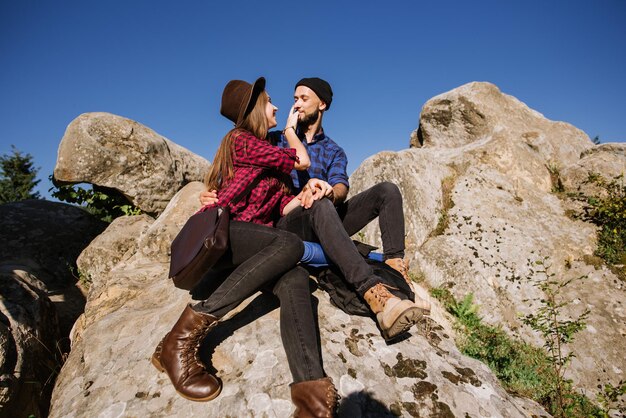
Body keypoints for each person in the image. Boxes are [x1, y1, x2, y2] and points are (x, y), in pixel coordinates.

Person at [152, 77, 339, 416]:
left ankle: (312, 399)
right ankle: (178, 341)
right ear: (255, 109)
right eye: (270, 102)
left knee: (294, 278)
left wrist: (308, 193)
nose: (279, 107)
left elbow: (283, 205)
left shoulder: (264, 155)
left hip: (256, 247)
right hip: (229, 239)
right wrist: (292, 130)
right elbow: (299, 159)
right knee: (289, 244)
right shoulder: (242, 140)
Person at [201, 78, 431, 339]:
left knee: (386, 191)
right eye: (294, 98)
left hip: (326, 215)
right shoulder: (274, 138)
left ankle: (397, 272)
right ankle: (375, 294)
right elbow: (236, 171)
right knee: (317, 206)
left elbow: (341, 187)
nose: (295, 104)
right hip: (289, 224)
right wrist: (211, 193)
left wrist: (330, 192)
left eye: (303, 98)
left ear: (322, 104)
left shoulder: (334, 151)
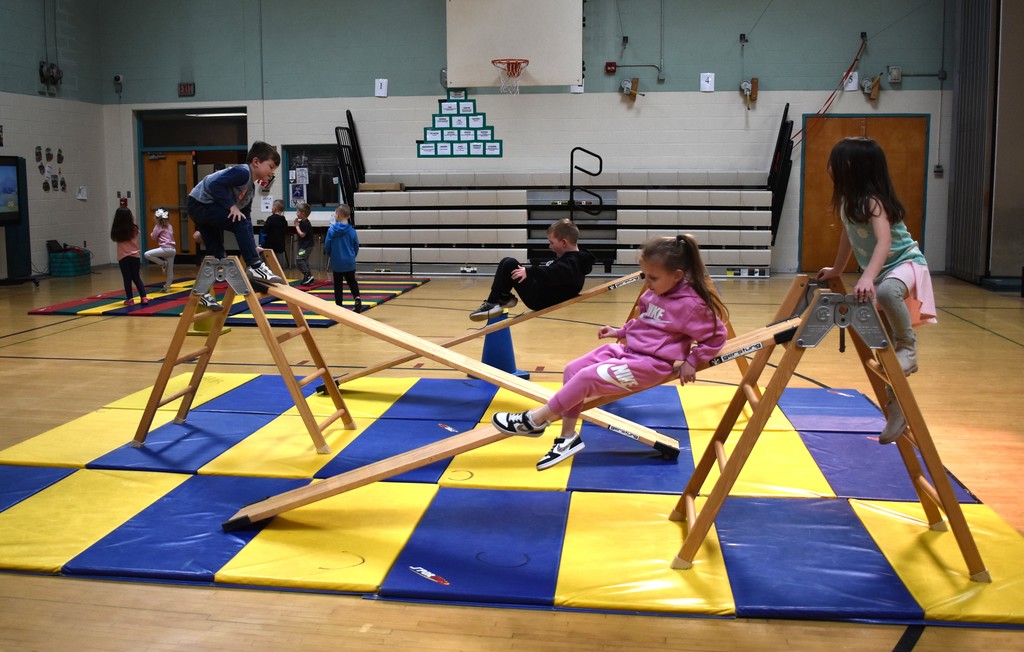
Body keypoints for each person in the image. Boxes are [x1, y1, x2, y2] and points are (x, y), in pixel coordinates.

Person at [491, 235, 729, 470]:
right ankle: (567, 438)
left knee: (586, 378)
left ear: (677, 276)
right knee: (573, 370)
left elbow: (717, 336)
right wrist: (620, 331)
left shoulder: (692, 305)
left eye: (654, 278)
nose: (648, 283)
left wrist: (692, 360)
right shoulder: (654, 292)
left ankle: (535, 420)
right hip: (628, 351)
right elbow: (645, 321)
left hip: (651, 365)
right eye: (646, 275)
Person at [816, 136, 936, 445]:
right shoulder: (847, 202)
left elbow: (884, 242)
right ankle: (896, 408)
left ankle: (909, 346)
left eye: (835, 162)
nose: (829, 167)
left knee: (884, 296)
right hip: (882, 272)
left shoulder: (873, 201)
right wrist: (837, 269)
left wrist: (868, 277)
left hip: (906, 263)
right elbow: (848, 238)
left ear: (850, 167)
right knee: (882, 347)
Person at [187, 141, 284, 311]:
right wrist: (231, 206)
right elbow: (213, 185)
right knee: (238, 221)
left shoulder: (251, 189)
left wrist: (251, 246)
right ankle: (255, 266)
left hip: (207, 207)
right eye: (270, 166)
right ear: (256, 162)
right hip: (199, 204)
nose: (272, 172)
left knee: (216, 252)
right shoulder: (242, 172)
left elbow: (246, 215)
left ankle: (201, 292)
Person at [469, 218, 595, 321]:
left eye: (552, 242)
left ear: (563, 242)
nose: (549, 246)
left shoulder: (572, 262)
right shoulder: (577, 259)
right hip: (544, 294)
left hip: (541, 298)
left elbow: (555, 272)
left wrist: (530, 272)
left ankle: (495, 301)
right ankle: (503, 297)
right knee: (508, 262)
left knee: (509, 264)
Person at [324, 204, 362, 312]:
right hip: (349, 261)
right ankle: (357, 298)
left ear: (339, 215)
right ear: (348, 216)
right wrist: (352, 255)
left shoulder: (331, 230)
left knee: (338, 284)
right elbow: (356, 245)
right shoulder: (351, 231)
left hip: (337, 262)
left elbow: (327, 245)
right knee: (352, 281)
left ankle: (339, 305)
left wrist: (331, 254)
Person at [110, 206, 149, 306]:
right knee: (136, 277)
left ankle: (130, 299)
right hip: (134, 256)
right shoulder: (134, 228)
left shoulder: (116, 230)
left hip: (123, 257)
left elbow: (114, 239)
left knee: (127, 278)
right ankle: (144, 297)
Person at [144, 207, 176, 293]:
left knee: (147, 254)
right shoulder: (170, 226)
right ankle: (167, 287)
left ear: (156, 218)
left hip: (165, 249)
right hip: (172, 250)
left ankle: (162, 263)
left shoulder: (158, 226)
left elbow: (153, 237)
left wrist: (152, 233)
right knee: (170, 271)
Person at [261, 199, 289, 266]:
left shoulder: (270, 219)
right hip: (280, 245)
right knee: (278, 263)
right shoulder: (283, 220)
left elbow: (264, 230)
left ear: (275, 207)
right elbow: (285, 231)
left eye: (272, 206)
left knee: (266, 262)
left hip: (269, 245)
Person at [294, 203, 316, 286]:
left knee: (299, 259)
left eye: (298, 212)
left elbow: (302, 234)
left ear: (303, 213)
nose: (296, 213)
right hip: (305, 246)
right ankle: (309, 277)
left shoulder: (306, 223)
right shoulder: (303, 222)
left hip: (305, 247)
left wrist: (296, 226)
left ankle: (308, 275)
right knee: (305, 261)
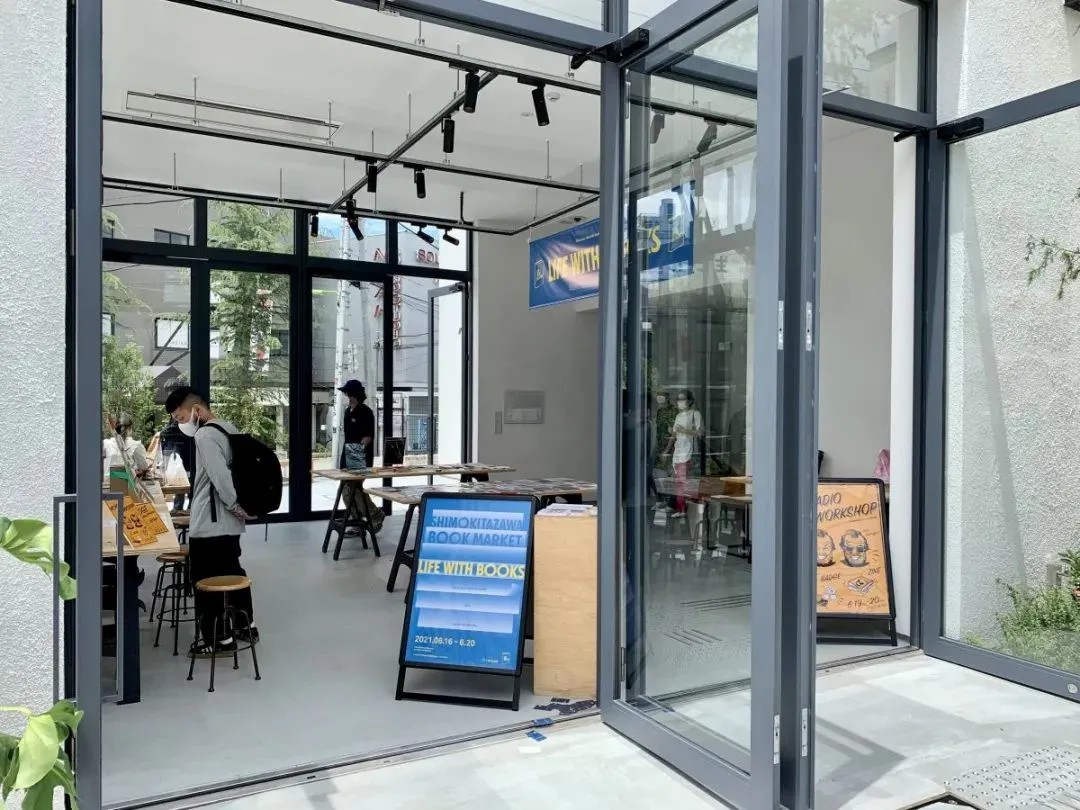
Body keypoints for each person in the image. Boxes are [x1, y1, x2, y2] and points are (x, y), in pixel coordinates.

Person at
::::::::
→ Exercise prompt
Give the data again word for word, without images.

→ Response
Body keypoints for each person in the image. Boxes are [x1, y1, x2, y2] and points are (x, y), in pixel coordinates.

Person at [152, 77, 339, 416]:
left ankle: (312, 399)
right ankle: (178, 341)
right ear: (255, 109)
right eye: (270, 102)
left knee: (294, 278)
left wrist: (308, 193)
nose: (279, 107)
left elbow: (283, 205)
left shoulder: (264, 155)
left hip: (256, 247)
right hip: (229, 239)
right wrist: (292, 130)
right elbow: (299, 159)
right knee: (289, 244)
right shoulder: (242, 140)
Person at [201, 78, 431, 339]:
left knee: (386, 191)
right eye: (294, 98)
left hip: (326, 215)
right shoulder: (274, 138)
left ankle: (397, 272)
right ankle: (375, 294)
right elbow: (236, 171)
right knee: (317, 206)
left elbow: (341, 187)
nose: (295, 104)
right hip: (289, 224)
right wrist: (211, 193)
left wrist: (330, 192)
left eye: (303, 98)
left ear: (322, 104)
left shoulder: (334, 151)
Body keypoints for each person in the image. Boxes are [x1, y1, x2, y2] and points are (x, y), in pixel coordinates.

Person at [491, 235, 729, 470]:
right ankle: (567, 438)
left knee: (586, 378)
left ear: (677, 276)
right knee: (573, 370)
left elbow: (717, 336)
right wrist: (620, 331)
left shoulder: (692, 305)
left eye: (654, 278)
nose: (648, 283)
left wrist: (692, 360)
right shoulder: (654, 292)
left ankle: (535, 420)
right hip: (628, 351)
right elbow: (645, 321)
left hip: (651, 365)
right eye: (646, 275)
Person at [816, 136, 936, 445]:
right shoulder: (847, 202)
left elbow: (884, 242)
right ankle: (896, 408)
left ankle: (909, 346)
left eye: (835, 162)
nose: (829, 167)
left knee: (884, 296)
right hip: (882, 272)
left shoulder: (873, 201)
right wrist: (837, 269)
left wrist: (868, 277)
left hip: (906, 263)
right elbow: (848, 238)
left ear: (850, 167)
right knee: (882, 347)
Person at [187, 141, 284, 311]:
right wrist: (231, 206)
right elbow: (213, 185)
right knee: (238, 221)
left shoulder: (251, 189)
left wrist: (251, 246)
right ankle: (255, 266)
left hip: (207, 207)
right eye: (270, 166)
right ear: (256, 162)
right hip: (199, 204)
nose: (272, 172)
left knee: (216, 252)
right shoulder: (242, 172)
left elbow: (246, 215)
left ankle: (201, 292)
Person at [469, 218, 595, 321]:
left eye: (552, 242)
left ear: (563, 242)
nose: (549, 246)
left shoulder: (572, 262)
right shoulder: (577, 259)
right hip: (544, 294)
left hip: (541, 298)
left elbow: (555, 272)
left wrist: (530, 272)
left ankle: (495, 301)
right ankle: (503, 297)
right knee: (508, 262)
left knee: (509, 264)
Person at [324, 204, 362, 312]:
right hip: (349, 261)
right ankle: (357, 298)
left ear: (339, 215)
right ear: (348, 216)
right wrist: (352, 255)
left shoulder: (331, 230)
left knee: (338, 284)
right elbow: (356, 245)
right shoulder: (351, 231)
left hip: (337, 262)
left elbow: (327, 245)
right knee: (352, 281)
left ankle: (339, 305)
left wrist: (331, 254)
Person at [110, 206, 149, 306]:
right knee: (136, 277)
left ankle: (130, 299)
right hip: (134, 256)
right shoulder: (134, 228)
left shoulder: (116, 230)
left hip: (123, 257)
left elbow: (114, 239)
left knee: (127, 278)
right ankle: (144, 297)
Person at [144, 207, 176, 293]:
left knee: (147, 254)
right shoulder: (170, 226)
right ankle: (167, 287)
left ear: (156, 218)
left hip: (165, 249)
right hip: (172, 250)
left ankle: (162, 263)
left shoulder: (158, 226)
left elbow: (153, 237)
left wrist: (152, 233)
right knee: (170, 271)
Person at [261, 199, 289, 266]:
left shoulder: (270, 219)
right hip: (280, 245)
right knee: (278, 263)
right shoulder: (283, 220)
left elbow: (264, 230)
left ear: (275, 207)
right elbow: (285, 231)
left eye: (272, 206)
left knee: (266, 262)
left hip: (269, 245)
Person at [294, 203, 316, 286]:
left knee: (299, 259)
left eye: (298, 212)
left elbow: (302, 234)
left ear: (303, 213)
nose: (296, 213)
right hip: (305, 246)
right ankle: (309, 277)
left shoulder: (306, 223)
right shoulder: (303, 222)
left hip: (305, 247)
left wrist: (296, 226)
left ankle: (308, 275)
right knee: (305, 261)
Body keypoints for each person in the image. Boxes are [x1, y1, x2, y2] and points are (x, y), in pixel coordinates.

Person at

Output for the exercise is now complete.